▸ **Exercise data**:
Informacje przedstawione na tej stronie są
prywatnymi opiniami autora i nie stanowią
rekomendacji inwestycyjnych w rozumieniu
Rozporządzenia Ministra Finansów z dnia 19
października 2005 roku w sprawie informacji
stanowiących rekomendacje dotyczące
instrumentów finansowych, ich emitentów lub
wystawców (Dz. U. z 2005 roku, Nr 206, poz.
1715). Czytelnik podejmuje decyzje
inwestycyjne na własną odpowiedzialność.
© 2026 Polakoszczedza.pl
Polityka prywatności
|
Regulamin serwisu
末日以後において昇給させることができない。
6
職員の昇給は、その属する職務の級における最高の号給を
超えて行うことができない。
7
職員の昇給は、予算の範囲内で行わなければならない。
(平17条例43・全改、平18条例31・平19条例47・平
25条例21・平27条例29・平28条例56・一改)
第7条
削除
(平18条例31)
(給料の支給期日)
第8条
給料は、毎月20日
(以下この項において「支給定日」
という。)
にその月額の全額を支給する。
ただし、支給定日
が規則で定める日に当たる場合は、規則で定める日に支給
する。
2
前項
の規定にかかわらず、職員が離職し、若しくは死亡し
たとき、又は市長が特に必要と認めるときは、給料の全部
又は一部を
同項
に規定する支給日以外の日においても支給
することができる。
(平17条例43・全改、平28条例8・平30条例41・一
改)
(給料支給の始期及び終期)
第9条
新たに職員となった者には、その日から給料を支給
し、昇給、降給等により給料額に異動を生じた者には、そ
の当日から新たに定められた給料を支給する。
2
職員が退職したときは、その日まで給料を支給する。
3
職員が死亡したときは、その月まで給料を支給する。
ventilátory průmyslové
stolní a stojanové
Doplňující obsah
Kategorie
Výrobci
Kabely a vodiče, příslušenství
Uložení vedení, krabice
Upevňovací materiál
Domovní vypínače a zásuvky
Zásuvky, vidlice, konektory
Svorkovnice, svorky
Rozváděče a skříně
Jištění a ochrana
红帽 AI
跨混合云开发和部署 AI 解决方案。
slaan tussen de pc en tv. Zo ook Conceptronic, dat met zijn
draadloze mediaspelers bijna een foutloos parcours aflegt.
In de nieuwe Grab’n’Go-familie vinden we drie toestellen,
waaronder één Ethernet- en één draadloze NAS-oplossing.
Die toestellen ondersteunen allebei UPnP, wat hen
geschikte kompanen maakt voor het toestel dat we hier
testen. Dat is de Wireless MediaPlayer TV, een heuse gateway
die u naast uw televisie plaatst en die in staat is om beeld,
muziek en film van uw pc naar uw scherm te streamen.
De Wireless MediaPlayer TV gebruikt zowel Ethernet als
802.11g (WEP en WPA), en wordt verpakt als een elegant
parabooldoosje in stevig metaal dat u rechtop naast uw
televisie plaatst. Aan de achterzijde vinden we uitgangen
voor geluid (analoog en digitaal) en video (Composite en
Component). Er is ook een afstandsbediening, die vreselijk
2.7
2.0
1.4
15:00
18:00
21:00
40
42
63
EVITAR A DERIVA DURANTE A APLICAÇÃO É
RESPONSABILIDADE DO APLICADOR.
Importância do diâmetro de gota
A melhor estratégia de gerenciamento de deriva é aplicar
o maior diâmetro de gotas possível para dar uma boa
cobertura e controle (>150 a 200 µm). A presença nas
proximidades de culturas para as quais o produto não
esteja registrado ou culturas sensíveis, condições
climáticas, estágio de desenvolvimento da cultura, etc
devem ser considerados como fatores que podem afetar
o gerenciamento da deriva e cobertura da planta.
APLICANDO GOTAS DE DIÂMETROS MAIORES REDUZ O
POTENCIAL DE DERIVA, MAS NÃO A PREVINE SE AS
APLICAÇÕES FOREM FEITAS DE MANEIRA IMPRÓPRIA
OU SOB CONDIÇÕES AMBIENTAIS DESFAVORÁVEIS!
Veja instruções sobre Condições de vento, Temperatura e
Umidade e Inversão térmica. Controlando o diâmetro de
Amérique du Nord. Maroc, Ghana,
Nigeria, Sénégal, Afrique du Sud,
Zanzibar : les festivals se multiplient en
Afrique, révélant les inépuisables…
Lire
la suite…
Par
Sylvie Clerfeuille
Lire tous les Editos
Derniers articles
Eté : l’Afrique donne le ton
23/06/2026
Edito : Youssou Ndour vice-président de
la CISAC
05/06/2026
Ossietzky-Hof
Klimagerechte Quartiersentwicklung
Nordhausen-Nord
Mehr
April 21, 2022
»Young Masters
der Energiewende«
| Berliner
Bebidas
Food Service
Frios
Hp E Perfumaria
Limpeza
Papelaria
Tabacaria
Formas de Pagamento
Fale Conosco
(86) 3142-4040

▸ **Work order**: Write out the text of the records again, changing "Wireless MediaPlayer TV" to "MediaPlayer TV" wherever it occurs and leaving everything else as it is.

▸ **Your solution**:
Informacje przedstawione na tej stronie są
prywatnymi opiniami autora i nie stanowią
rekomendacji inwestycyjnych w rozumieniu
Rozporządzenia Ministra Finansów z dnia 19
października 2005 roku w sprawie informacji
stanowiących rekomendacje dotyczące
instrumentów finansowych, ich emitentów lub
wystawców (Dz. U. z 2005 roku, Nr 206, poz.
1715). Czytelnik podejmuje decyzje
inwestycyjne na własną odpowiedzialność.
© 2026 Polakoszczedza.pl
Polityka prywatności
|
Regulamin serwisu
末日以後において昇給させることができない。
6
職員の昇給は、その属する職務の級における最高の号給を
超えて行うことができない。
7
職員の昇給は、予算の範囲内で行わなければならない。
(平17条例43・全改、平18条例31・平19条例47・平
25条例21・平27条例29・平28条例56・一改)
第7条
削除
(平18条例31)
(給料の支給期日)
第8条
給料は、毎月20日
(以下この項において「支給定日」
という。)
にその月額の全額を支給する。
ただし、支給定日
が規則で定める日に当たる場合は、規則で定める日に支給
する。
2
前項
の規定にかかわらず、職員が離職し、若しくは死亡し
たとき、又は市長が特に必要と認めるときは、給料の全部
又は一部を
同項
に規定する支給日以外の日においても支給
することができる。
(平17条例43・全改、平28条例8・平30条例41・一
改)
(給料支給の始期及び終期)
第9条
新たに職員となった者には、その日から給料を支給
し、昇給、降給等により給料額に異動を生じた者には、そ
の当日から新たに定められた給料を支給する。
2
職員が退職したときは、その日まで給料を支給する。
3
職員が死亡したときは、その月まで給料を支給する。
ventilátory průmyslové
stolní a stojanové
Doplňující obsah
Kategorie
Výrobci
Kabely a vodiče, příslušenství
Uložení vedení, krabice
Upevňovací materiál
Domovní vypínače a zásuvky
Zásuvky, vidlice, konektory
Svorkovnice, svorky
Rozváděče a skříně
Jištění a ochrana
红帽 AI
跨混合云开发和部署 AI 解决方案。
slaan tussen de pc en tv. Zo ook Conceptronic, dat met zijn
draadloze mediaspelers bijna een foutloos parcours aflegt.
In de nieuwe Grab’n’Go-familie vinden we drie toestellen,
waaronder één Ethernet- en één draadloze NAS-oplossing.
Die toestellen ondersteunen allebei UPnP, wat hen
geschikte kompanen maakt voor het toestel dat we hier
testen. Dat is de MediaPlayer TV, een heuse gateway
die u naast uw televisie plaatst en die in staat is om beeld,
muziek en film van uw pc naar uw scherm te streamen.
De MediaPlayer TV gebruikt zowel Ethernet als
802.11g (WEP en WPA), en wordt verpakt als een elegant
parabooldoosje in stevig metaal dat u rechtop naast uw
televisie plaatst. Aan de achterzijde vinden we uitgangen
voor geluid (analoog en digitaal) en video (Composite en
Component). Er is ook een afstandsbediening, die vreselijk
2.7
2.0
1.4
15:00
18:00
21:00
40
42
63
EVITAR A DERIVA DURANTE A APLICAÇÃO É
RESPONSABILIDADE DO APLICADOR.
Importância do diâmetro de gota
A melhor estratégia de gerenciamento de deriva é aplicar
o maior diâmetro de gotas possível para dar uma boa
cobertura e controle (>150 a 200 µm). A presença nas
proximidades de culturas para as quais o produto não
esteja registrado ou culturas sensíveis, condições
climáticas, estágio de desenvolvimento da cultura, etc
devem ser considerados como fatores que podem afetar
o gerenciamento da deriva e cobertura da planta.
APLICANDO GOTAS DE DIÂMETROS MAIORES REDUZ O
POTENCIAL DE DERIVA, MAS NÃO A PREVINE SE AS
APLICAÇÕES FOREM FEITAS DE MANEIRA IMPRÓPRIA
OU SOB CONDIÇÕES AMBIENTAIS DESFAVORÁVEIS!
Veja instruções sobre Condições de vento, Temperatura e
Umidade e Inversão térmica. Controlando o diâmetro de
Amérique du Nord. Maroc, Ghana,
Nigeria, Sénégal, Afrique du Sud,
Zanzibar : les festivals se multiplient en
Afrique, révélant les inépuisables…
Lire
la suite…
Par
Sylvie Clerfeuille
Lire tous les Editos
Derniers articles
Eté : l’Afrique donne le ton
23/06/2026
Edito : Youssou Ndour vice-président de
la CISAC
05/06/2026
Ossietzky-Hof
Klimagerechte Quartiersentwicklung
Nordhausen-Nord
Mehr
April 21, 2022
»Young Masters
der Energiewende«
| Berliner
Bebidas
Food Service
Frios
Hp E Perfumaria
Limpeza
Papelaria
Tabacaria
Formas de Pagamento
Fale Conosco
(86) 3142-4040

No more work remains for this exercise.